Kings’ Slide Continues as Sacramento’s Season Unravels Amid 13-Game Skid

Another lopsided defeat deepened Sacramento’s losing streak and underscored a season that has slipped from disappointment into full rebuild territory.

  • Glenn Catubig
  • 3 min read
Kings’ Slide Continues as Sacramento’s Season Unravels Amid 13-Game Skid
© Matthew Hinton-Imagn Images

The Sacramento Kings once built their identity around a purple beam that lit the sky after every win, a symbol of renewal and long-awaited relevance. These days, there has been little reason to flip the switch.

Monday’s 120-94 loss to the New Orleans Pelicans marked the team’s 13th consecutive defeat, extending a spiral that has turned what was once cautious optimism into resignation. Each game seems to follow a similar script: early competitiveness, followed by long stretches where Sacramento simply can’t keep pace.

The standings paint an even starker picture. At 12-43, the Kings sit with the league’s worst record, a position that makes postseason talk irrelevant and draft lottery odds the more realistic conversation.

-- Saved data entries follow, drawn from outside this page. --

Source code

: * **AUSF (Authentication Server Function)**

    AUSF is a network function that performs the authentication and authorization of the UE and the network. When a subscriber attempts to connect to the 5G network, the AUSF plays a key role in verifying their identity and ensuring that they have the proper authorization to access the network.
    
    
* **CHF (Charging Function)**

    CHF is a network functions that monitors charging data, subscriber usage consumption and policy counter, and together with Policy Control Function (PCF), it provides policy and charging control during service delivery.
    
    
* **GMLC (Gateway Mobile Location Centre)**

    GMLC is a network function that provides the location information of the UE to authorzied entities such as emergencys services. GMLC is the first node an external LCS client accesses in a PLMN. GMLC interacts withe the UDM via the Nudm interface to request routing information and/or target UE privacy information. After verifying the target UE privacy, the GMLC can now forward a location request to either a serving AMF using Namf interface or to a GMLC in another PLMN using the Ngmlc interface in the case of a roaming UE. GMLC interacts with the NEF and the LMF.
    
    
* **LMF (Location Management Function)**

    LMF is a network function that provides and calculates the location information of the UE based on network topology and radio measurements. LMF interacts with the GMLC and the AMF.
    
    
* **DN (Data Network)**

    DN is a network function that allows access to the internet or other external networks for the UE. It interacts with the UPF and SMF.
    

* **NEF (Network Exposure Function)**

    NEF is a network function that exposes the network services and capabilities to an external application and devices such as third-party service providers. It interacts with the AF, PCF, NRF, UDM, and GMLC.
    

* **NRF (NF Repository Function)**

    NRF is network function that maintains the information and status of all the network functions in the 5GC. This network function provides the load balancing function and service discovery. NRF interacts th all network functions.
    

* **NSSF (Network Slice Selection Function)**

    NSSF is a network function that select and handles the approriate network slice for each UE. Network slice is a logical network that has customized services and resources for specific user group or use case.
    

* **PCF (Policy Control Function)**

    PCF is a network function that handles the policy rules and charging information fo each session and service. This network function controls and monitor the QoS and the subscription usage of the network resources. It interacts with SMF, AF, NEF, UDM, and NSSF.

For a franchise that briefly reignited its fan base just a few seasons ago, the current stretch feels less like a step back and more like a complete reset.

1. Losing Without a Plan

There is tanking by design, and then there is losing that simply happens. According to longtime NBA analyst Zach Lowe, Sacramento appears to fall squarely into the latter category. Discussing the league’s bottom teams, Lowe suggested the Kings aren’t strategically bottoming out but instead struggling organically. “Just bad by accident,” he said on his show, describing Sacramento as “organically, abysmally, depressingly bad” and even calling it the league’s most difficult team to watch. That distinction matters. Some rebuilding teams at least operate with a clear direction — developing young players or accumulating assets. The Kings, by contrast, have often looked caught between competing timelines. On many nights, the results show a lack of cohesion rather than intentional development. Defensive breakdowns, stagnant offense and inconsistent rotations have combined to produce one of the league’s least efficient groups.

2. A Roster in Limbo

Questions about Sacramento’s roster construction have lingered since the offseason. With veterans such as DeMar DeRozan, Zach LaVine and Domantas Sabonis on the books, the team seemed positioned somewhere between chasing respectability and embracing change. That ambiguity fueled speculation ahead of the trade deadline. Many expected Sacramento to move at least one of its high-profile names in exchange for future assets, signaling a clearer rebuild. Instead, the front office made a more modest move, sending Dennis Schröder and Keon Ellis out in a three-team deal to acquire forward De’Andre Hunter. While Hunter adds versatility, the trade did little to address the broader identity questions surrounding the roster. The result has been a group that doesn’t fully fit either mold — not quite competitive enough to contend, yet not fully committed to youth development — leaving the Kings stuck in basketball’s least forgiving middle ground.

3. Searching for Small Positives

Amid the losses, the few bright spots have come from unexpected places. Lowe singled out rookie center Dylan Cardwell as a player who has provided energy and effort even as the team struggles. Cardwell’s numbers are modest — 5.4 points, 7.6 rebounds and 1.7 blocks in just over 21 minutes per game — but his activity level and defensive presence have stood out on a roster short on consistency. For a franchise desperate for building blocks, those flashes matter. Young players who compete nightly can become foundational pieces when the wins eventually return. Still, it’s a far cry from the excitement of the “Light the Beam” season in 2022-23, when Sacramento snapped a long playoff drought and reenergized the city. That moment now feels distant, particularly considering the Kings have reached the postseason just once in the past 19 years.